Among the entries, find the lines with the string "Left" and report them.
▬▬▬
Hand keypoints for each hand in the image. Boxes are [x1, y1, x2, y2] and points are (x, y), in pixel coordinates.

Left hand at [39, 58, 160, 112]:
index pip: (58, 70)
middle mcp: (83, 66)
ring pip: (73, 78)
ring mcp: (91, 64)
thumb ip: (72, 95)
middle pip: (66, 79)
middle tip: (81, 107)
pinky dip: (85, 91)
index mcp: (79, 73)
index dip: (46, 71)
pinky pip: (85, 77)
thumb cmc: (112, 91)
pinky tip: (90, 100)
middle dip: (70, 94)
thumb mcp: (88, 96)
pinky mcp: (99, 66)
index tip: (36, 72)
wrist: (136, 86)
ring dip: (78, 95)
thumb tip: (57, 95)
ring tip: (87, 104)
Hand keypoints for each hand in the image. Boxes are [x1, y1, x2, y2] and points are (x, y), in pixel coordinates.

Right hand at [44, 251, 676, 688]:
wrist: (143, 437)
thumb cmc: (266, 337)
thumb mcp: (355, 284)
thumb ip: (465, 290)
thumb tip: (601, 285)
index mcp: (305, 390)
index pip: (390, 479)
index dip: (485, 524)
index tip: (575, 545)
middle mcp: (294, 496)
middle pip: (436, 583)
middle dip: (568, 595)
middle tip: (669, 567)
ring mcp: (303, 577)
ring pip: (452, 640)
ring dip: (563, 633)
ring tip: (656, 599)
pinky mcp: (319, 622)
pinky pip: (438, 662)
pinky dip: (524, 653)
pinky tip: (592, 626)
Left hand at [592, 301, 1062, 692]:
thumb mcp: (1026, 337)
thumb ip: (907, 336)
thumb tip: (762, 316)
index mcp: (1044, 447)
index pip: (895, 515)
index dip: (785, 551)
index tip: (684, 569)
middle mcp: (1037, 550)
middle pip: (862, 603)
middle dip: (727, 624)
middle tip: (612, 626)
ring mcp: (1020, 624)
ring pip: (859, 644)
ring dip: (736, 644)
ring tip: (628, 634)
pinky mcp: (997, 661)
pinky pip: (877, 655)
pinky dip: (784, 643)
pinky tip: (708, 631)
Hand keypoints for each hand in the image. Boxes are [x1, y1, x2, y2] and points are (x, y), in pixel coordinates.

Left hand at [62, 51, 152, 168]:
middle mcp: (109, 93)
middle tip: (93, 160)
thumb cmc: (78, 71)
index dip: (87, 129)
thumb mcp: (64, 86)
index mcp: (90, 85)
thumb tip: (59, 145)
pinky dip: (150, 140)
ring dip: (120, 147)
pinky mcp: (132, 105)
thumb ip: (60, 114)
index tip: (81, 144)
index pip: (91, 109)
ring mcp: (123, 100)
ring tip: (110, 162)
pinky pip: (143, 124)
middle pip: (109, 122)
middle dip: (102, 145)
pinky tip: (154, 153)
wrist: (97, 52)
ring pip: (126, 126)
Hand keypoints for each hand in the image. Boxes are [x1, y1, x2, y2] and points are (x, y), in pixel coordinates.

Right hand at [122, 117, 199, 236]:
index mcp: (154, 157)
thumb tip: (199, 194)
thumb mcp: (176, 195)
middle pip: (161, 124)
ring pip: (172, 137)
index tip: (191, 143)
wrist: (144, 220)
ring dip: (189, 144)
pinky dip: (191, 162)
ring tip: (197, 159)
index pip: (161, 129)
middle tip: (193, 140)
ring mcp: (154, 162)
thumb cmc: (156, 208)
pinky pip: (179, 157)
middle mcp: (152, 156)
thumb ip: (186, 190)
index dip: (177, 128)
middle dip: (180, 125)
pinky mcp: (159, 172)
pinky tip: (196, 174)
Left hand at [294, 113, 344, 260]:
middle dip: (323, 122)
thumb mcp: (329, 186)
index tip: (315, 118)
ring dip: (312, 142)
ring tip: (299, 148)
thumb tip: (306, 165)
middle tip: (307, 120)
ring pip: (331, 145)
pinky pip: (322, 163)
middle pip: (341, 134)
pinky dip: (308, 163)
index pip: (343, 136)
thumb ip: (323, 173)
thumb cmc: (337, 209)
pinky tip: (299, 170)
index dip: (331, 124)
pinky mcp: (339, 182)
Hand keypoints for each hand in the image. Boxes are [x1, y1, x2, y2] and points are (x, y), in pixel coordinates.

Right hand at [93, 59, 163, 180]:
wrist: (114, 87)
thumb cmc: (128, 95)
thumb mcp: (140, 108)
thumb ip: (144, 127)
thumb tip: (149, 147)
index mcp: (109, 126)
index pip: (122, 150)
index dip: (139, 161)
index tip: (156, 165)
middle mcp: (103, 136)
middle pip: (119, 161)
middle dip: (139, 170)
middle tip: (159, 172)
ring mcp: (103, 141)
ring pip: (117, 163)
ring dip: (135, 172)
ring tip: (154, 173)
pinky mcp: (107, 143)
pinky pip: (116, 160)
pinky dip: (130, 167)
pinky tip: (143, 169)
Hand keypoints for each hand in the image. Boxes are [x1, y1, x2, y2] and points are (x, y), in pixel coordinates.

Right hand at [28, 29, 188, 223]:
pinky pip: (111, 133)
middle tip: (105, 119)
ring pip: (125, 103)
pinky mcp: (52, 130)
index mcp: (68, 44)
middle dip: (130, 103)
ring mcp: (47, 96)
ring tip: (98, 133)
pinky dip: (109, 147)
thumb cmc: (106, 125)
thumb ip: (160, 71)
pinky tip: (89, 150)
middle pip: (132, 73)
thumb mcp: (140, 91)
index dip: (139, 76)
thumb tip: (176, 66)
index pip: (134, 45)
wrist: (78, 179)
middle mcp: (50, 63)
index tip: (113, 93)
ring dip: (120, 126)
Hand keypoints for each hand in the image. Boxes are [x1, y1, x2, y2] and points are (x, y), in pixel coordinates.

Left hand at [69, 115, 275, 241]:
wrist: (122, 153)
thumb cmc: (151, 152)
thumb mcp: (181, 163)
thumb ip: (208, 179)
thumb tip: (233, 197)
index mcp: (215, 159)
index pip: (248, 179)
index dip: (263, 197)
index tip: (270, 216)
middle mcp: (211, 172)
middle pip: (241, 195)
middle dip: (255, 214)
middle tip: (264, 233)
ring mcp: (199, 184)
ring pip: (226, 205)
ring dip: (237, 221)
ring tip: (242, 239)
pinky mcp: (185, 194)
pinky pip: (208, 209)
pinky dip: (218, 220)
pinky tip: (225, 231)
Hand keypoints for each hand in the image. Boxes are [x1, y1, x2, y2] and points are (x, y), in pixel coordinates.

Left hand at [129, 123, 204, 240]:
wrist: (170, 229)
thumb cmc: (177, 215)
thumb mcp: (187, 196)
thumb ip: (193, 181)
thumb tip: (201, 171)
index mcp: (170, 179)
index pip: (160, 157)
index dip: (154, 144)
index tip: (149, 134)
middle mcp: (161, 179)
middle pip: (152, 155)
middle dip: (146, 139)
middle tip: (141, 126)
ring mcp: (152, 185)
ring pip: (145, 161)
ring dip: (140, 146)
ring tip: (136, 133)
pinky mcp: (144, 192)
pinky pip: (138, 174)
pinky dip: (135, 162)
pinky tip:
▬▬▬
# TASK OUTPUT
Left hand at [39, 58, 160, 112]:
Left hand at [592, 301, 1062, 692]:
Left hand at [62, 51, 152, 168]:
Left hand at [294, 113, 344, 260]:
Left hand at [69, 115, 275, 241]:
Left hand at [129, 123, 204, 240]:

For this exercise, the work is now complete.